Surgical Implant Techniques
Of historical interest, intracapsular insertion of a testicular prosthesis following subscapsular orchidectomy using a scrotal incision in patients with advanced prostate cancer was first described by Tolson in 1944 and endorsed as recently as 1984.16
In 1972, Abbassian17 described the insertion of a testicular prosthesis in a subcuticular pouch which was said to be useful in patients with extensive atrophy and scarring of the scrotal area. A skin incision is made in the opposite hemi-scrotum ensuring not to cross the midline raphe. Through this incision, a subcuticular pouch is created for the prosthesis in the empty hemi-scrotum. However, this procedure is associated with a high incidence of prosthesis extrusion.
To minimise the risk of extrusion of the prosthesis, Latimmer6 advocated a high scrotal or low inguinal incision, anchoring the prosthesis to the bottom of the scrotum and narrowing the upper scrotum with additional sutures. This technique is difficult to perform in the presence of a contracted or scarred hemi-scrotum. In such circumstances, an appropriate space may be created using a sponge-holding forceps18 or by using the balloon of a Foley catheter.15,19
Currently, most surgeons use a low groin incision whenever possible to implant a testicular prosthesis in the belief that this is associated with a lower risk of infection and extrusion. A finger is then placed into the scrotal sac and the potential space created by inflation of a Foley catheter balloon.
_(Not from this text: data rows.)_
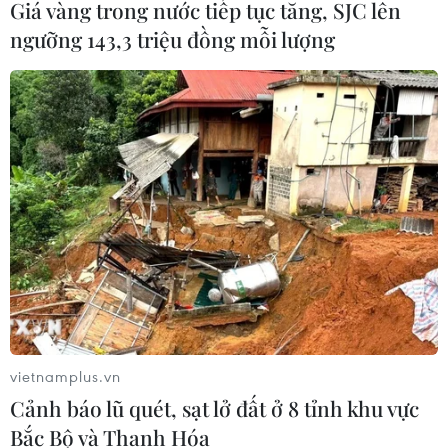
Giá vàng trong nước tiếp tục tăng, SJC lên
Việt Nam sẵn sàng cùng quốc tế giải quyết
ngưỡng 143,3 triệu đồng mỗi lượng
vấn đề rác thải nhựa
25/07/2019 13:07
Người Phát ngôn Bộ Ngoại giao nhấn mạnh Việt Nam
coi rác thải biển là vấn đề cấp bách toàn cầu và sẵn
sàng cùng quốc tế xây dựng các cơ chế, quy định giải
quyết vấn đề này.
vietnamplus.vn
Cảnh báo lũ quét, sạt lở đất ở 8 tỉnh khu vực
Bắc Bộ và Thanh Hóa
The most pendant part of the scrotum is subsequently inverted and the prosthesis secured with a PDS suture placed through its suture loop. During transfixation of the dartos, particular care must be taken to avoid skin penetration and, thereby, promote infection and possible extrusion of the prosthesis.
Congenital or acquired bilateral anorchia often requires testicular implants and testosterone administration. A group in Boston, MA, USA explored the possibility of creating hormone-releasing testicular prostheses. In animal models, they produced implants that released physiological levels of testosterone over a prolonged period of time; however, no studies have been carried out to date in humans.
Studies have shown that a certain proportion of men who have testicular prostheses inserted are unhappy about the size or shape of their implant.22 One possible reason for this is that as the size of the implant increases, the length-to-width ratio decreases producing a less elliptical implant. The manufacturing companies might address this issue by producing more natural looking implants in the larger sizes required by adults.